▶ [Data records]:

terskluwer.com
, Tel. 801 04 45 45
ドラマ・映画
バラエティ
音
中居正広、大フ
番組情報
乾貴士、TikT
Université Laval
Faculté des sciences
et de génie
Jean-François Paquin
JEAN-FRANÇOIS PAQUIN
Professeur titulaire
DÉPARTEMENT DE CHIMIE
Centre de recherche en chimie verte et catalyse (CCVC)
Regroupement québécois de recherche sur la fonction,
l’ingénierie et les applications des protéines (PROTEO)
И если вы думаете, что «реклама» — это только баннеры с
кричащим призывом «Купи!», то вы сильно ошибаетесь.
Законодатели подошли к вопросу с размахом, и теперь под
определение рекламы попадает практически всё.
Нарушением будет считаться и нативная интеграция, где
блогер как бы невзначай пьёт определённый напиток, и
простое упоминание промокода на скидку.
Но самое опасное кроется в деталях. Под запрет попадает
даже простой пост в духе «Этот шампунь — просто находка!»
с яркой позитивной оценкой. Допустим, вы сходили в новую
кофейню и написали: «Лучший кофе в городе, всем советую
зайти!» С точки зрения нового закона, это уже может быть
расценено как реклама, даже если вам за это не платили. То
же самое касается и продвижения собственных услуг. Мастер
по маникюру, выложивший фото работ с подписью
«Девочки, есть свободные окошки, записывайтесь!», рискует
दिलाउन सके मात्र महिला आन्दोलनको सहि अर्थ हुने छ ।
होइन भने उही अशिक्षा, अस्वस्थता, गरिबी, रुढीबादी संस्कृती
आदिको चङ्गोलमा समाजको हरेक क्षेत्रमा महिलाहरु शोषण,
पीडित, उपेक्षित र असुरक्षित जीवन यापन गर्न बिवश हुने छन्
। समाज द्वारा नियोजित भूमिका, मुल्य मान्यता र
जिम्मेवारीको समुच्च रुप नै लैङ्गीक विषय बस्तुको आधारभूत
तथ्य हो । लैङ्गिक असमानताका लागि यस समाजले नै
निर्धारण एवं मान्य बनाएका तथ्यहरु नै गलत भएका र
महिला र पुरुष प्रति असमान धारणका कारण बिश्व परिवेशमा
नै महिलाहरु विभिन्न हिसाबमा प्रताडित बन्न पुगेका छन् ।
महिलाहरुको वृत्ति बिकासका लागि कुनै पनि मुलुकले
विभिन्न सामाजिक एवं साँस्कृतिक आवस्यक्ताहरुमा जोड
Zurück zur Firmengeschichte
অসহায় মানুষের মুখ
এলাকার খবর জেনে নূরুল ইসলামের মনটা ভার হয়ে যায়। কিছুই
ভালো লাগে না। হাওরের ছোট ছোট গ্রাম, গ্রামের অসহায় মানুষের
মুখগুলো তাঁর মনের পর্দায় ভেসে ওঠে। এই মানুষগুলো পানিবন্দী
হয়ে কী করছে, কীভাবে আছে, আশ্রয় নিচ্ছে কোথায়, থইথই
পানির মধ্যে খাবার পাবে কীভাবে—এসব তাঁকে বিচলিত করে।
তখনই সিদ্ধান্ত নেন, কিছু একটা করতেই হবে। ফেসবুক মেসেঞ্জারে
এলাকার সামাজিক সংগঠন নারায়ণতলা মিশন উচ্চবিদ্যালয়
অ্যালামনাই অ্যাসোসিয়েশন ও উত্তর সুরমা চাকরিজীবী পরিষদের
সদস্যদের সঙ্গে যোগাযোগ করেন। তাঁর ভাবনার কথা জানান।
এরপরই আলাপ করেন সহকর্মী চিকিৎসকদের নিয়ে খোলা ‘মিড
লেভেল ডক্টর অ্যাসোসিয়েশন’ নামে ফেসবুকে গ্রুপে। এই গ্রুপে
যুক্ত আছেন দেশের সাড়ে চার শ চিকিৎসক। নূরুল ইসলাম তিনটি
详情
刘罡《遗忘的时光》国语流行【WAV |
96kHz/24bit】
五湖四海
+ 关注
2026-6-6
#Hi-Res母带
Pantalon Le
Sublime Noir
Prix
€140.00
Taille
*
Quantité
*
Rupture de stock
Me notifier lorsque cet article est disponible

▶ [Problem requirements]:
Turn every line of the listing above into a numbered list, one line per item, with blank lines left out.

▶ [Solution]:
1. terskluwer.com
2. , Tel. 801 04 45 45
3. ドラマ・映画
4. バラエティ
5. 音
6. 中居正広、大フ
7. 番組情報
8. 乾貴士、TikT
9. Université Laval
10. Faculté des sciences
11. et de génie
12. Jean-François Paquin
13. JEAN-FRANÇOIS PAQUIN
14. Professeur titulaire
15. DÉPARTEMENT DE CHIMIE
16. Centre de recherche en chimie verte et catalyse (CCVC)
17. Regroupement québécois de recherche sur la fonction,
18. l’ingénierie et les applications des protéines (PROTEO)
19. И если вы думаете, что «реклама» — это только баннеры с
20. кричащим призывом «Купи!», то вы сильно ошибаетесь.
21. Законодатели подошли к вопросу с размахом, и теперь под
22. определение рекламы попадает практически всё.
23. Нарушением будет считаться и нативная интеграция, где
24. блогер как бы невзначай пьёт определённый напиток, и
25. простое упоминание промокода на скидку.
26. Но самое опасное кроется в деталях. Под запрет попадает
27. даже простой пост в духе «Этот шампунь — просто находка!»
28. с яркой позитивной оценкой. Допустим, вы сходили в новую
29. кофейню и написали: «Лучший кофе в городе, всем советую
30. зайти!» С точки зрения нового закона, это уже может быть
31. расценено как реклама, даже если вам за это не платили. То
32. же самое касается и продвижения собственных услуг. Мастер
33. по маникюру, выложивший фото работ с подписью
34. «Девочки, есть свободные окошки, записывайтесь!», рискует
35. दिलाउन सके मात्र महिला आन्दोलनको सहि अर्थ हुने छ ।
36. होइन भने उही अशिक्षा, अस्वस्थता, गरिबी, रुढीबादी संस्कृती
37. आदिको चङ्गोलमा समाजको हरेक क्षेत्रमा महिलाहरु शोषण,
38. पीडित, उपेक्षित र असुरक्षित जीवन यापन गर्न बिवश हुने छन्
39. । समाज द्वारा नियोजित भूमिका, मुल्य मान्यता र
40. जिम्मेवारीको समुच्च रुप नै लैङ्गीक विषय बस्तुको आधारभूत
41. तथ्य हो । लैङ्गिक असमानताका लागि यस समाजले नै
42. निर्धारण एवं मान्य बनाएका तथ्यहरु नै गलत भएका र
43. महिला र पुरुष प्रति असमान धारणका कारण बिश्व परिवेशमा
44. नै महिलाहरु विभिन्न हिसाबमा प्रताडित बन्न पुगेका छन् ।
45. महिलाहरुको वृत्ति बिकासका लागि कुनै पनि मुलुकले
46. विभिन्न सामाजिक एवं साँस्कृतिक आवस्यक्ताहरुमा जोड
47. Zurück zur Firmengeschichte
48. অসহায় মানুষের মুখ
49. এলাকার খবর জেনে নূরুল ইসলামের মনটা ভার হয়ে যায়। কিছুই
50. ভালো লাগে না। হাওরের ছোট ছোট গ্রাম, গ্রামের অসহায় মানুষের
51. মুখগুলো তাঁর মনের পর্দায় ভেসে ওঠে। এই মানুষগুলো পানিবন্দী
52. হয়ে কী করছে, কীভাবে আছে, আশ্রয় নিচ্ছে কোথায়, থইথই
53. পানির মধ্যে খাবার পাবে কীভাবে—এসব তাঁকে বিচলিত করে।
54. তখনই সিদ্ধান্ত নেন, কিছু একটা করতেই হবে। ফেসবুক মেসেঞ্জারে
55. এলাকার সামাজিক সংগঠন নারায়ণতলা মিশন উচ্চবিদ্যালয়
56. অ্যালামনাই অ্যাসোসিয়েশন ও উত্তর সুরমা চাকরিজীবী পরিষদের
57. সদস্যদের সঙ্গে যোগাযোগ করেন। তাঁর ভাবনার কথা জানান।
58. এরপরই আলাপ করেন সহকর্মী চিকিৎসকদের নিয়ে খোলা ‘মিড
59. লেভেল ডক্টর অ্যাসোসিয়েশন’ নামে ফেসবুকে গ্রুপে। এই গ্রুপে
60. যুক্ত আছেন দেশের সাড়ে চার শ চিকিৎসক। নূরুল ইসলাম তিনটি
61. 详情
62. 刘罡《遗忘的时光》国语流行【WAV |
63. 96kHz/24bit】
64. 五湖四海
65. + 关注
66. 2026-6-6
67. #Hi-Res母带
68. Pantalon Le
69. Sublime Noir
70. Prix
71. €140.00
72. Taille
73. *
74. Quantité
75. *
76. Rupture de stock
77. Me notifier lorsque cet article est disponible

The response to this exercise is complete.